María Paula Romo: Il est exigé des femmes davantage de préparation, de compétences et de travail. Toutes les stratégies doivent tenir compte de ces exigences. Nous devons faire un gros effort pour renforcer nos capacités et apprendre les unes des autres. Nous devons être plus fortes que les hommes et imposer les initiatives des femmes. Nous devons faire preuve d'habileté dans la mise en œuvre des programmes pour lesquels nous avons été élues. Si notre présence dans le domaine politique ne suscite pas de changements dans la vie des femmes qui ne seront jamais candidates, je crois que nous n'atteignons pas notre objectif principal.

iKNOW Politics: Dans votre carrière politique, vous avez certainement dû constituer des alliances et utiliser des réseaux. Que pensez-vous de ce type de travail?

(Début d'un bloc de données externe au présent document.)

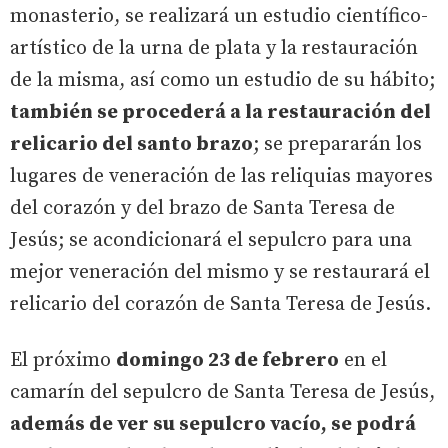
monasterio, se realizará un estudio científico-
artístico de la urna de plata y la restauración
de la misma, así como un estudio de su hábito;
también se procederá a la restauración del
relicario del santo brazo
; se prepararán los
lugares de veneración de las reliquias mayores
del corazón y del brazo de Santa Teresa de
Jesús; se acondicionará el sepulcro para una
mejor veneración del mismo y se restaurará el
relicario del corazón de Santa Teresa de Jesús.
El próximo
domingo 23 de febrero
en el
camarín del sepulcro de Santa Teresa de Jesús,
además de ver su sepulcro vacío, se podrá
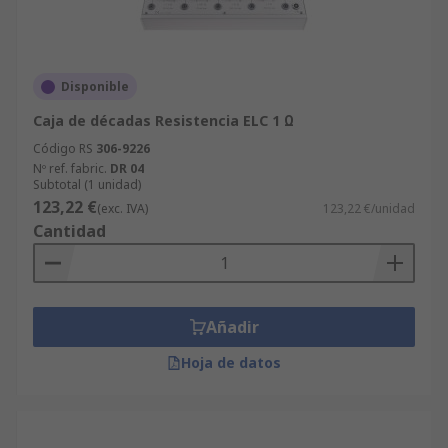
Disponible
Caja de décadas Resistencia ELC 1 Ω
Código RS
306-9226
Nº ref. fabric.
DR 04
Subtotal (1 unidad)
123,22 €
(exc. IVA)
123,22 €/unidad
Cantidad
Añadir
Hoja de datos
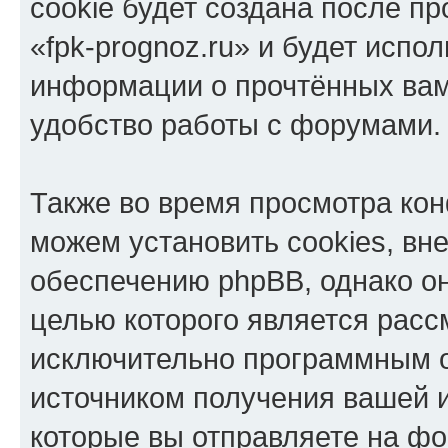
cookie будет создана после п
«fpk-prognoz.ru» и будет испо
информации о прочтённых вам
удобство работы с форумами.
Также во время просмотра кон
можем установить cookies, в
обеспечению phpBB, однако он
целью которого является расс
исключительно программным 
источником получения вашей 
которые вы отправляете на фо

María Paula Romo: Oui, bien sûr. Le pouvoir s'exerce de bien des façons. Encore aujourd'hui, cet exercice suit le modèle masculin, que nous devons remettre en cause. Les réseaux et les alliances proposent un exercice du pouvoir différent, beaucoup plus horizontal. C'est un défi pour les hommes comme pour les femmes, puisque nous devons prouver que cette façon de travailler, de prendre des décisions, peut se révéler aussi efficace que l'autorité traditionnelle. C'est la grande question que nous nous posons, nous les femmes et les secteurs progressistes de la société équatorienne et latino-américaine: comment le pouvoir doit-il être exercé? Comment travailler en politique de façon plus inclusive, plus démocratique et horizontale?

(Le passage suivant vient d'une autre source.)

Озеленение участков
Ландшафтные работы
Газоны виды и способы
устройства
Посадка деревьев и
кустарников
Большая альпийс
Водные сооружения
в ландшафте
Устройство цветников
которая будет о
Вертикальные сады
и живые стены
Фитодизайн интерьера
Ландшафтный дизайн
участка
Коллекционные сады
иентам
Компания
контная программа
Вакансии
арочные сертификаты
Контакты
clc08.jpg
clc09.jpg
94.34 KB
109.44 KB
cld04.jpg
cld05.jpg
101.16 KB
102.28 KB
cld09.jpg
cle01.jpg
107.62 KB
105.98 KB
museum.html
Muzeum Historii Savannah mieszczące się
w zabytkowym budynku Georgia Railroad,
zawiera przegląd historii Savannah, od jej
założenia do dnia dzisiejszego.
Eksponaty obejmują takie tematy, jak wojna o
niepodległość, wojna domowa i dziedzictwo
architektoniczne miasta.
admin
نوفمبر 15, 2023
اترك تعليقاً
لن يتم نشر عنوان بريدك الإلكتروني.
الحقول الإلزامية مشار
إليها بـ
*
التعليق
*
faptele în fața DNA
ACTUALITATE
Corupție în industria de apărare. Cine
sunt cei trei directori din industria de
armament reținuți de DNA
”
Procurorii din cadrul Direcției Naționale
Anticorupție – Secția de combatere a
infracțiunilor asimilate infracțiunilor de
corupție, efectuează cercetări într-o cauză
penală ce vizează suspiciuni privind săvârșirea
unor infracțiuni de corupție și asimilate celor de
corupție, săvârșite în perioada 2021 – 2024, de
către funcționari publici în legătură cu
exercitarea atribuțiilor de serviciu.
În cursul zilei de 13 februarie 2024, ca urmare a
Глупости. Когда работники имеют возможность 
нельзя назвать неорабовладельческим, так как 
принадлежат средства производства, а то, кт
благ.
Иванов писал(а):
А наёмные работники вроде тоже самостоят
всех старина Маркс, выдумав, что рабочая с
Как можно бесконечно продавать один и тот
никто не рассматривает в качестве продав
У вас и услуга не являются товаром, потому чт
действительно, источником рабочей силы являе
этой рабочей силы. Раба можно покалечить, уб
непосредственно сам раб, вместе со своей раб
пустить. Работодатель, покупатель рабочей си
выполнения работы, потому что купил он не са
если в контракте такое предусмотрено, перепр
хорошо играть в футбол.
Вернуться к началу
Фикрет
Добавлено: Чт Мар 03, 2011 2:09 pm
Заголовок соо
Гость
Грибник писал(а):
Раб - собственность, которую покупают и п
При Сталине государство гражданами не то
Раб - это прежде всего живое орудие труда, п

iKNOW Politics: Quelles sont les suggestions que vous feriez aux femmes qui s'intéressent à la politique, mais considèrent ce domaine comme lointain et inaccessible?

María Paula Romo: La politique est difficile: Je dis toujours qu'il ne faut pas se lancer dans la politique en pensant que les choses seront faciles et que tout le monde sera satisfait. La politique est plus difficile qu'on ne le pense, mais le jeu en vaut la chandelle. Je ne suis pas douée pour donner des conseils et je n'aime guère en recevoir des autres non plus, mais je dirais que la politique offre des satisfactions qui en valent la peine. Assister à certaines réalisations rend la difficulté supportable. Il faut être active, courageuse, et ignorer ceux qui disent que nous ne sommes pas à la hauteur et que nous ferions mieux de faire autre chose. Nous devons nous préparer au quotidien. La participation des femmes doit être basée sur le courage, mais pas sur l'improvisation.

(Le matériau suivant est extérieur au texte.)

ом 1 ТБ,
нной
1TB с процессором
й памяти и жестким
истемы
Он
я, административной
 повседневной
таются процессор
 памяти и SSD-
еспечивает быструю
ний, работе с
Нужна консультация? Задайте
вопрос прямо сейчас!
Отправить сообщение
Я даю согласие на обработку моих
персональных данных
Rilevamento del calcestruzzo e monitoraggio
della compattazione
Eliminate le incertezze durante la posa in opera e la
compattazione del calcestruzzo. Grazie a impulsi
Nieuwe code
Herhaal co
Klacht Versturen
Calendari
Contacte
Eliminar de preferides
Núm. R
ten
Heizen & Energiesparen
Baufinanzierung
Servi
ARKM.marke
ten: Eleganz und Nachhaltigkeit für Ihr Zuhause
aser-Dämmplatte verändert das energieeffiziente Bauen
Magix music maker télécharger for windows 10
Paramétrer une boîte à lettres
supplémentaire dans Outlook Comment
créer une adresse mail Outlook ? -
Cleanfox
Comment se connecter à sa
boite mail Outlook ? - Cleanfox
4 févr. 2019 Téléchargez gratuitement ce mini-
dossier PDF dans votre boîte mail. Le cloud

iKNOW Politics: Comment voudriez-vous qu'on se souvienne de vous? Quelle trace de votre engagement politique souhaiteriez-vous laisser?

María Paula Romo: Cela me paraît un peu prétentieux, les gens ne se souviendront peut-être même pas de mon nom. Quoi qu'il en soit, au terme de ma carrière politique, j'espère, en ce qui me concerne, que j'aurai le sentiment d'avoir été cohérente dans mon travail et mes engagements.